Highlights from Shelton's five years at the UA include:
- Launching Arizona Assurance, a donor-supported institutional financial aid program for the state's neediest families. Shelton initiated the program to financially and academically support students so that they could graduate with little or no debt.
- Establishing the UA as a rallying point and venue for a community-wide tribute and visit by U.S. President Barack Obama that took place in the wake of the tragic January 8 shootings in Tucson.
- Leading the UA to a Number 1 ranking by the National Science Foundation in funding for research expenditures in space research, chemistry and physics. In 2007-08, UA physical sciences faculty members were awarded nearly $174 million in federal and state grants and also private funding.
- Working extensively with community and campus groups to further the UA's goal of being inclusive and welcoming. Shelton also appointed a Special Advisor to the President for Diversity and Inclusion.
- Helping to expand UA degree offerings through critical partnerships with Pima Community College and Cochise College. Multiple streamlined pathways to bachelor’s degrees are now accessible through both the UA’s main campus and UA South.
- Establishing a successful environment for fundraising, helping the UA reach an all-time annual record during fiscal year 2008. Shelton also created a faculty chair position under the 1885 Society, a donor supported organization meant to leverage additional discretionary funds for the institution.
- Initiating the Academic Leadership Institute to prepare UA faculty, administrators and others on campus for institutional leadership.
- Helping the University's Veterans Education and Transition Services, or VETS center, garner national prominence.

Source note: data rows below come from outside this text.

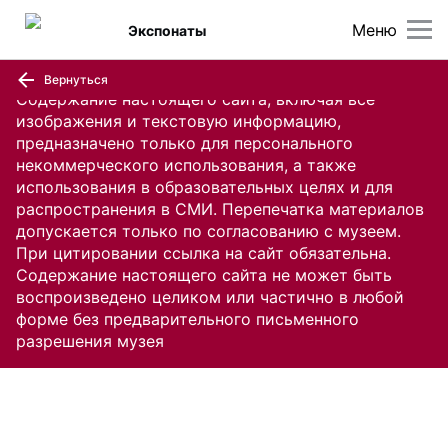
Меню
Экспонаты
Вернуться
Содержание настоящего сайта, включая все
изображения и текстовую информацию,
предназначено только для персонального
некоммерческого использования, а также
использования в образовательных целях и для
распространения в СМИ. Перепечатка материалов
допускается только по согласованию с музеем.
При цитировании ссылка на сайт обязательна.
Содержание настоящего сайта не может быть
воспроизведено целиком или частично в любой
форме без предварительного письменного
разрешения музея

Shelton earned each of his three degrees in physics, completing his undergraduate work at Stanford University and graduate studies at the University of California, San Diego, or UCSD.

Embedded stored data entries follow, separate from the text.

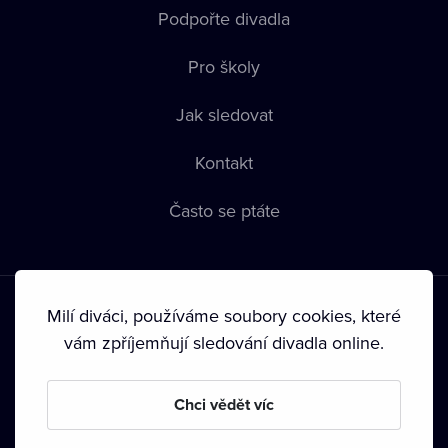
Podpořte divadla
Pro školy
Jak sledovat
Kontakt
Často se ptáte
Milí diváci, používáme soubory cookies, které
vám zpříjemňují sledování divadla online.
Podmínky používání
•
Ochrana soukromí
•
Zásady používání
Chci vědět víc
Cookies
•
Autorská práva
•
Vysílání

He began his career at UCSD as an assistant research physicist, later moving on to Iowa State University where he was named an associate professor.
Years later, Shelton returned to the California system where he chaired the physics department at the University of California, Davis, later being named the institution's vice chancellor for research. In 2001, he took a position at the University of North Carolina at Chapel Hill, serving as its chief academic and chief operating officer for five years.
Shelton and his wife, Adrian A. Shelton, have three adult children.